*** EXTRACT Section Begins ***

Alternation and Grouping

Many a times, you want to check if the input string matches multiple patterns. For example, whether a product's color is green or blue or red. This chapter will show how to use alternation for such cases. These patterns can have some common elements between them, in which case grouping helps to form terser regexps. This chapter will also discuss the precedence rules used to determine which alternation wins.

Alternation

A conditional expression combined with logical OR evaluates to true if any of the conditions is satisfied. Similarly, in regular expressions, you can use the | metacharacter to combine multiple patterns to indicate logical OR. The matching will succeed if any of the alternate patterns is found in the input string. These alternatives have the full power of a regular expression, for example they can have their own independent anchors. Here are some examples.

# match either 'cat' or 'dog'
>> pet = /cat|dog/
>> 'I like cats'.match?(pet)
=> true
>> 'I like dogs'.match?(pet)
=> true
>> 'I like parrots'.match?(pet)
=> false

# replace 'cat' at the start of string or 'cat' at the end of word
>> 'catapults concatenate cat scat cater'.gsub(/\Acat|cat\b/, 'X')
=> "Xapults concatenate X sX cater"

# replace 'cat' or 'dog' or 'fox' with 'mammal'
>> 'cat dog bee parrot fox'.gsub(/cat|dog|fox/, 'mammal')
=> "mammal mammal bee parrot mammal"

Regexp.union method

You might infer from the above examples that there can be cases where many alternations are required. The Regexp.union method can be used to build the alternation list automatically. It accepts an array as an argument or a list of comma separated arguments.

>> Regexp.union('car', 'jeep')
=> /car|jeep/

>> words = %w[cat dog fox]
>> pat = Regexp.union(words)
>> pat
=> /cat|dog|fox/
>> 'cat dog bee parrot fox'.gsub(pat, 'mammal')
=> "mammal mammal bee parrot mammal"

In the above examples, the elements do not contain any special regexp characters. Handling strings that contain metacharacters will be discussed in the Regexp.escape method section.

Grouping

Often, there are some common portions among the regexp alternatives. It could be common characters, qualifiers like the anchors and so on. In such cases, you can group them using a pair of parentheses metacharacters. Similar to a(b+c)d = abd+acd in maths, you get a(b|c)d = abd|acd in regular expressions.

# without grouping
>> 'red reform read arrest'.gsub(/reform|rest/, 'X')
=> "red X read arX"
# with grouping
>> 'red reform read arrest'.gsub(/re(form|st)/, 'X')
=> "red X read arX"

# without grouping
>> 'par spare part party'.gsub(/\bpar\b|\bpart\b/, 'X')
=> "X spare X party"

*** EXTRACT Section Ends ***
*** SUPPLIED ENTRIES Section Begins ***

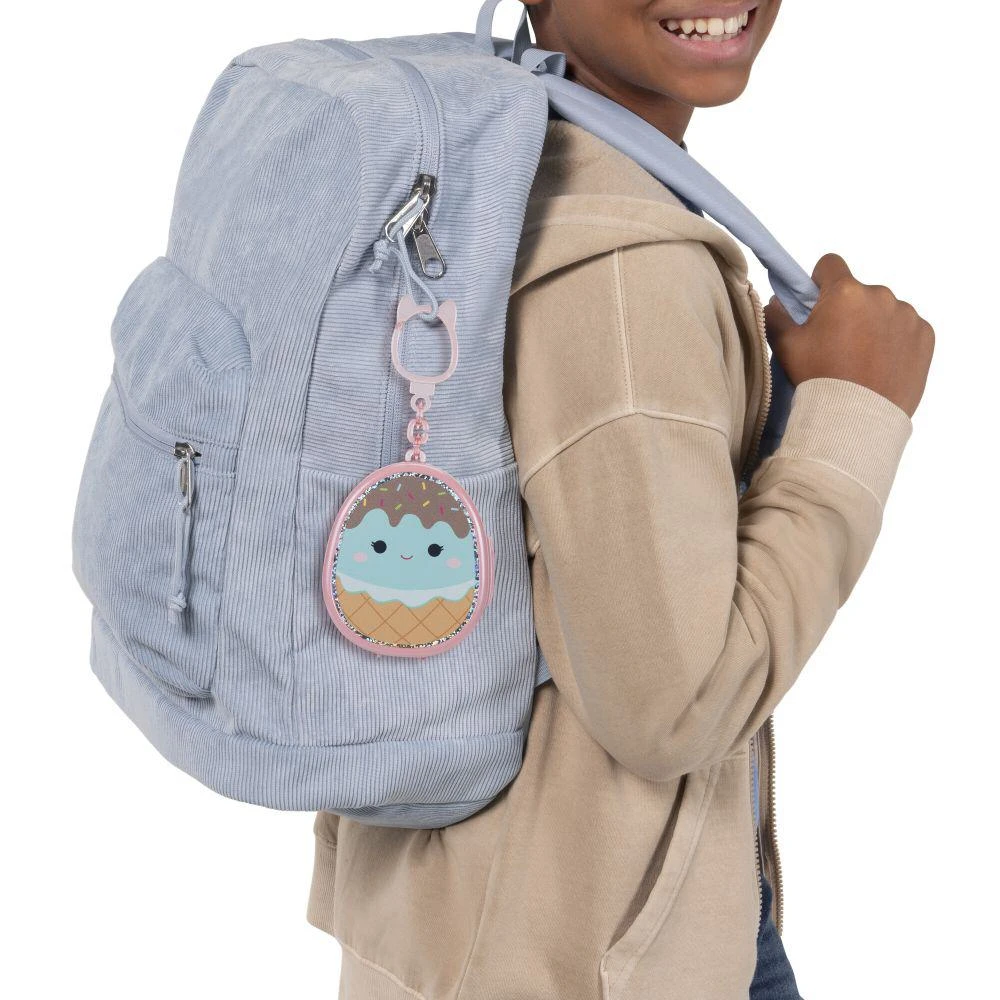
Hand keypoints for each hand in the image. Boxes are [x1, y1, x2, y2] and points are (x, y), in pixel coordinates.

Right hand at [764, 253, 933, 417]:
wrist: (857, 417)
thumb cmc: (820, 378)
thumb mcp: (787, 347)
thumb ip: (775, 316)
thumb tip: (775, 302)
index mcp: (845, 292)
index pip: (830, 264)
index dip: (819, 282)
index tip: (816, 304)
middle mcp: (881, 295)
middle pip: (858, 292)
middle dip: (848, 310)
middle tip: (837, 344)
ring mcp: (907, 315)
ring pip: (884, 310)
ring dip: (873, 325)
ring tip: (862, 359)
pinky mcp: (925, 336)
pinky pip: (907, 329)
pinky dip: (896, 341)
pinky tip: (883, 364)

*** SUPPLIED ENTRIES Section Ends ***

**QUESTIONS**.
1: Write out the part of the chapter on alternation and grouping from "Often, there are" to "read arrest'.gsub(/re(form|st)/, 'X')".
2: Answer these questions from the chapter on alternation and grouping:
(a) Which metacharacter combines multiple patterns to indicate logical OR?
(b) What two forms of argument does the Regexp.union method accept?
(c) What metacharacters are used to group the common portions among regexp alternatives?

**SOLVED TASKS**.
1:
Often, there are some common portions among the regexp alternatives. It could be common characters, qualifiers like the anchors and so on. In such cases, you can group them using a pair of parentheses metacharacters. Similar to a(b+c)d = abd+acd in maths, you get a(b|c)d = abd|acd in regular expressions.

# without grouping
>> 'red reform read arrest'.gsub(/reform|rest/, 'X')
=> "red X read arX"
# with grouping
>> 'red reform read arrest'.gsub(/re(form|st)/, 'X')

2:
(a) The | metacharacter.
(b) An array, or a list of comma separated arguments.
(c) A pair of parentheses.